Bundesliga

Kyerehs Weg führt nicht zu Werder: "Für uns abgehakt"

Fritz über die Bremer Transferpläne

Kyerehs Weg führt nicht zu Werder: "Für uns abgehakt"

Wird nicht nach Bremen wechseln: Daniel-Kofi Kyereh.

Wird nicht nach Bremen wechseln: Daniel-Kofi Kyereh. IMAGO/Revierfoto

Clemens Fritz, Leiter Profifußball beim SV Werder Bremen, bestätigte am Sonntagvormittag: "Wir haben uns intensiv mit ihm beschäftigt. Es gab auch Gespräche. Aber für uns ist das abgehakt, weil er sich für einen anderen Weg entschieden hat. Wir hätten das gerne umgesetzt. Die Entscheidung ist ihm nicht so leichtgefallen.
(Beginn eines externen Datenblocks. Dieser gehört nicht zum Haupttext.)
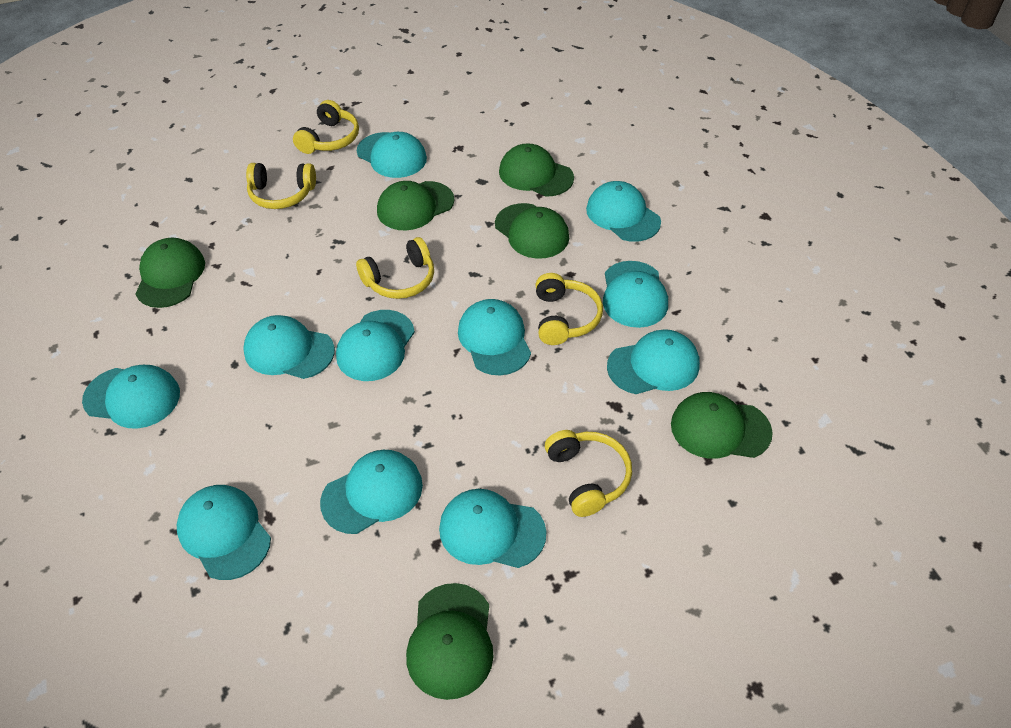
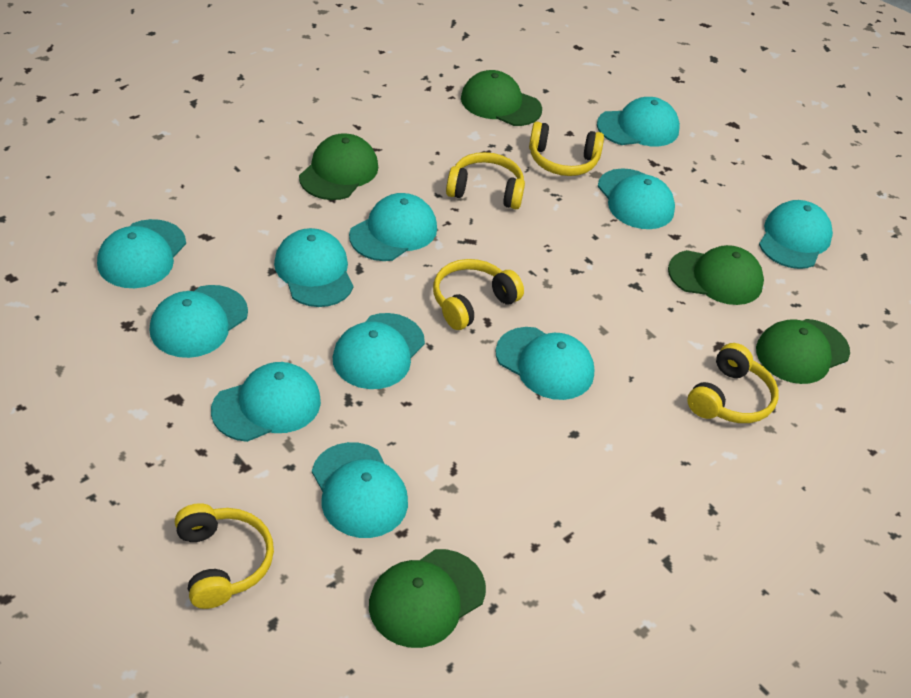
green cap: [135,238,205,308] [377,181,454,230] [406,583,493,700] [495,203,569,259] [499,143,574,197] [671,392,773,459] = 6 -> [299,133,378,200] [369,549,486,648] [461,70,542,126] [668,245,764,305] [756,319,850,384] = 5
Doch das sind Situationen, die in einer Transferphase relativ normal sind." Als mögliche Abnehmer für den 26-Jährigen gelten mehrere Mannschaften aus der Bundesliga.

Derweil bemühe sich Werder nun um Alternativen auf dem Transfermarkt. Noch vor dem Start des Trainingslagers am 30. Juni? "Was ich sagen kann, ist, dass noch etwas passieren wird - auch wenn es schwierig ist, auf den Tag eine genaue Prognose abzugeben", so Fritz: "Wir müssen uns punktuell noch verstärken. Daran arbeiten wir intensiv." Verstärkung werde noch für beide Außenbahnen, im Mittelfeld und im Angriff gesucht.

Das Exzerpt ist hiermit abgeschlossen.